Si es que mis palabras no te hacen un completo sentido, querido lector (y digo "querido" porque no creo que sea más de uno), eventualmente lo sabrás, ya que a todos en nuestra vida nos llega una mujer así, la misma mujer con sombrero que Chagall tanto se esmeró en retratar.

Es cuestión de esperar, me dicen por ahí.

domingo, 15 de junio de 2008

Let me show you the world in my eyes.


El día de hoy fue bastante peculiar, debo decir. Hoy aprendí de mi mismo y de los demás, aprendí que los abusos de confianza están a la orden del día y que los cuentos de amores siempre llevan al mismo lugar, con las mismas máscaras y sólamente cambian los escenarios.

Aprendí también que los designios y trazos del Gran Arquitecto Del Universo SIEMPRE van a estar un paso delante que nosotros y temo caer en la generalidad de decir que me ha resultado inútil tratar de comprenderlos, simplemente son lo que son, y están porque deben de estar.

Pero este taciturno domingo no fue únicamente de aprendizaje y reflexión, me sirvió también para comprender que la más dulce perfección ante mis ojos puede fácilmente tornarse en un enredo de serpientes al más estilo de Medusa, y el día de hoy simplemente no tengo ganas de jugar a ser Perseo.
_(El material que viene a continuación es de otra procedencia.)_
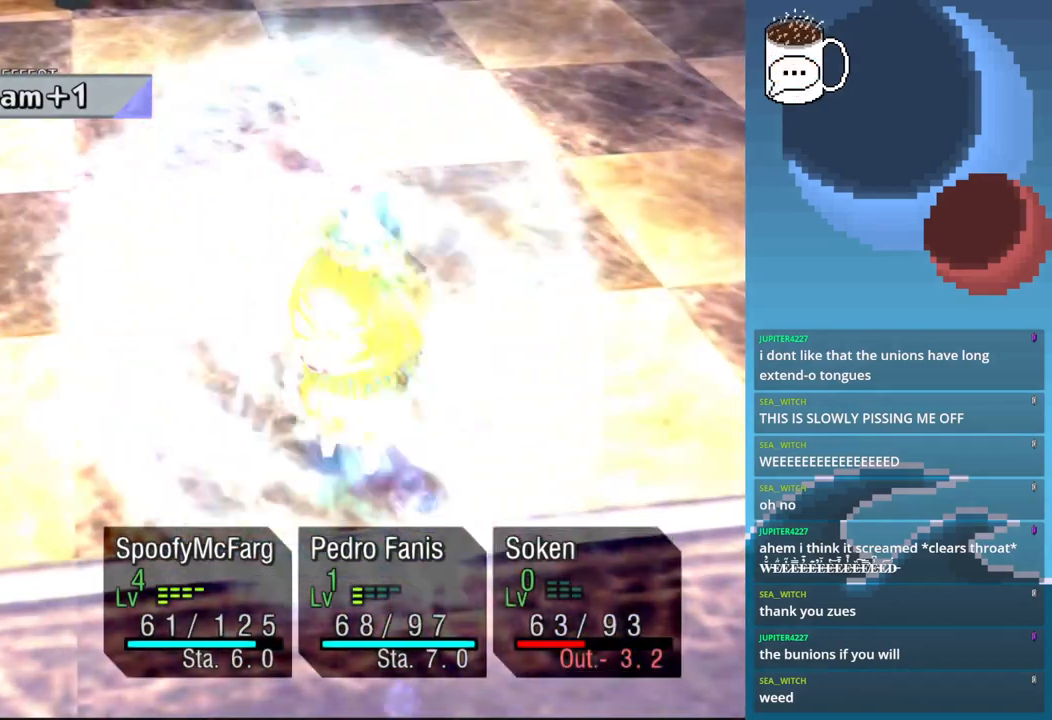
{"buttons": [], "left_stick": "center", "events": []}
Hide what you have to hide and tell what you have to tell.


Buenos días, y qué mejor manera de inaugurar esta chiflazón que me ha dado por hacerme un Blog (gracias, José Magdaleno) que titulando mi primer entrada como el verso de una canción que ha estado rondando mi mente durante toda esta noche.

Son exactamente las 3:04 am, y en un minuto más ya no lo serán, y mientras yo divago y disfruto una bocanada de este velo de alquitrán que se postra frente a mis ojos pienso en las palabras de cierto célebre, famoso e infame chiapaneco que muy acertadamente citaba:

"...Amargo como esos minerales amargos
que en las noches de exacta soledad
—maldita y arruinada soledad
sin uno mismo—
trepan a la garganta
y, costras de silencio,
asfixian, matan, resucitan."

Y mientras los minutos siguen yéndose en esta bella y tragicómica madrugada, siento esas costras más arraigadas que nunca a mi hioides. ¿Quién fuera a pensar que unas caderas, una mirada perdida y un saco de sueños "made in china" fueran capaces de hacer que un hombre piense más de la cuenta en su pesar?

Me tomo las cosas muy a pecho, en realidad estoy bien.